- _DATASET ENTRIES_
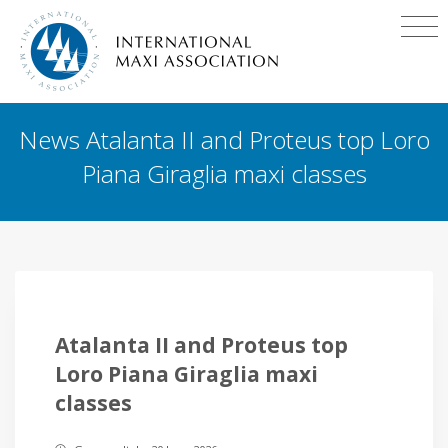
News Atalanta II and Proteus top Loro
Piana Giraglia maxi classes
Atalanta II and Proteus top
Loro Piana Giraglia maxi
classes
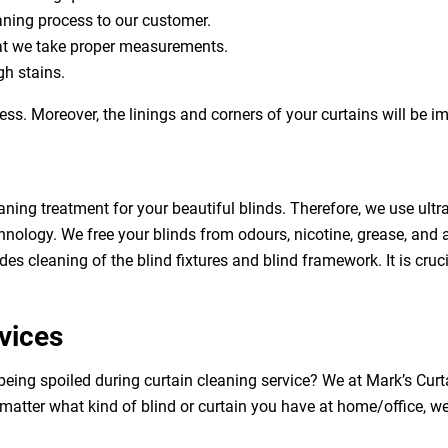
eaning process to our customer.
at we take proper measurements.
h stains.
ess. Moreover, the linings and corners of your curtains will be 
aning treatment for your beautiful blinds. Therefore, we use ult
hnology. We free your blinds from odours, nicotine, grease, and al
des cleaning of the blind fixtures and blind framework. It is cruc
vices
 being spoiled during curtain cleaning service? We at Mark’s Cu
 matter what kind of blind or curtain you have at home/office, w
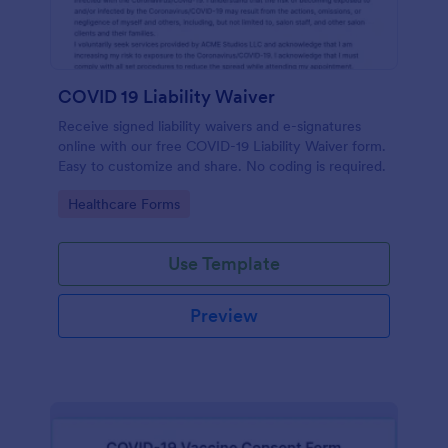
COVID 19 Liability Waiver
Receive signed liability waivers and e-signatures
online with our free COVID-19 Liability Waiver form.
Easy to customize and share. No coding is required.
Go to Category:
Healthcare Forms
Use Template
Preview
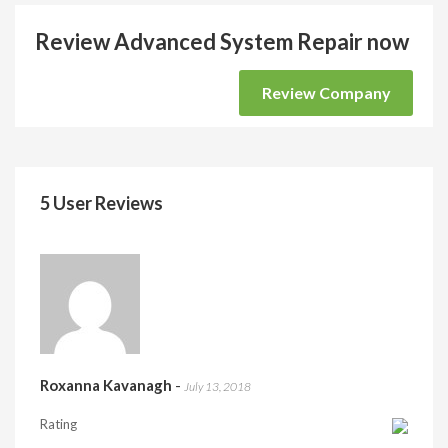
Review Advanced System Repair now
Review Company
5 User Reviews
Roxanna Kavanagh
-
July 13, 2018
Rating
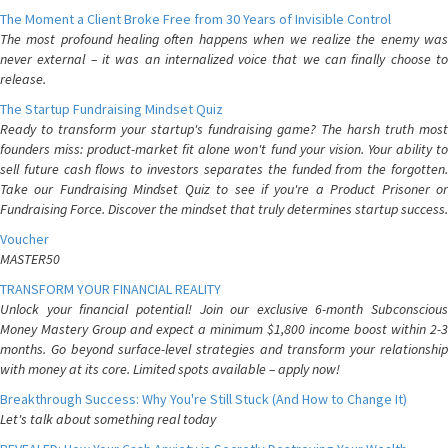
The Moment a Client Broke Free from 30 Years of Invisible Control
The most profound healing often happens when we realize the enemy was
never external – it was an internalized voice that we can finally choose to
release.
The Startup Fundraising Mindset Quiz
Ready to transform your startup's fundraising game? The harsh truth most
founders miss: product-market fit alone won't fund your vision. Your ability to
sell future cash flows to investors separates the funded from the forgotten.
Take our Fundraising Mindset Quiz to see if you're a Product Prisoner or
Fundraising Force. Discover the mindset that truly determines startup success.
Voucher
MASTER50
TRANSFORM YOUR FINANCIAL REALITY
Unlock your financial potential! Join our exclusive 6-month Subconscious
Money Mastery Group and expect a minimum $1,800 income boost within 2-3
months. Go beyond surface-level strategies and transform your relationship
with money at its core. Limited spots available – apply now!
Breakthrough Success: Why You're Still Stuck (And How to Change It)
Let's talk about something real today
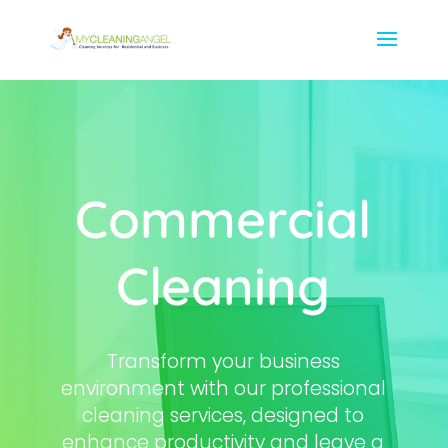
Commercial
Cleaning
Transform your business
environment with our professional
cleaning services, designed to
enhance productivity and leave a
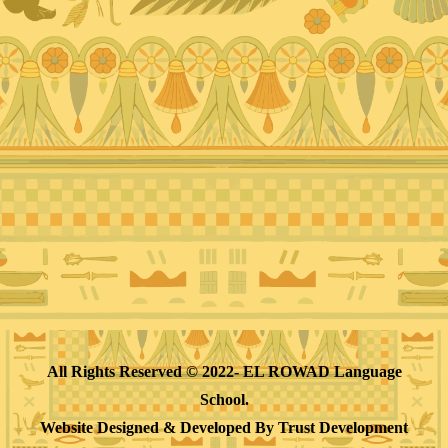
All Rights Reserved © 2022- EL ROWAD Language
School.
Website Designed & Developed By
Trust Development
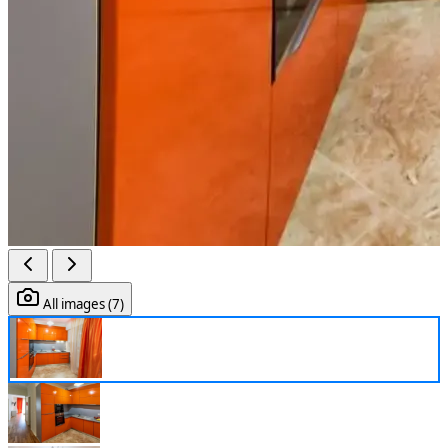
All images (7)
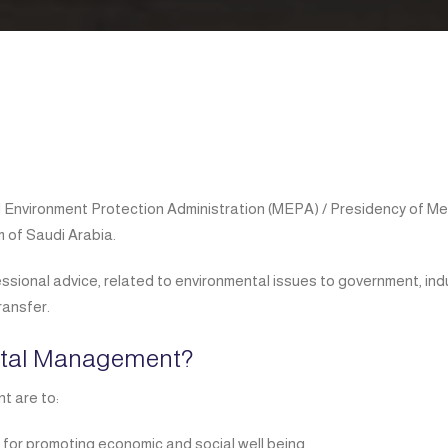
d Environment Protection Administration (MEPA) / Presidency of M
 of Saudi Arabia.
essional advice, related to environmental issues to government, ind
ransfer.
ntal Management?
t are to:
 for promoting economic and social well being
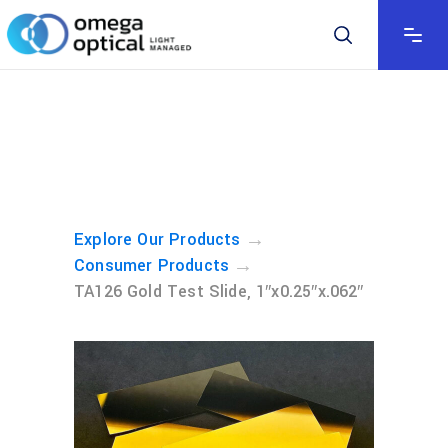
→
Explore Our Products
→
Consumer Products
TA126 Gold Test Slide, 1″x0.25″x.062″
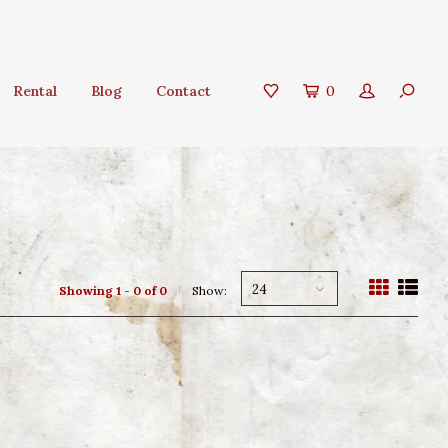
Rental
Blog
Contact
0
24
Showing 1 - 0 of 0
Show:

- _DESCRIPTION OF THE TASK_
The lines from the start of the records above through the line that holds "Receive signed liability" are to be copied exactly, both ends included, and no pictures are to be copied.

- _EXPECTED ANSWER_
News Atalanta II and Proteus top Loro
Piana Giraglia maxi classes
Atalanta II and Proteus top
Loro Piana Giraglia maxi
classes
eaning process to our customer.
at we take proper measurements.
h stains.
ess. Moreover, the linings and corners of your curtains will be 
aning treatment for your beautiful blinds. Therefore, we use ult
hnology. We free your blinds from odours, nicotine, grease, and al
des cleaning of the blind fixtures and blind framework. It is cruc
vices
 being spoiled during curtain cleaning service? We at Mark’s Cu
 matter what kind of blind or curtain you have at home/office, w
COVID 19 Liability Waiver
Receive signed liability waivers and e-signatures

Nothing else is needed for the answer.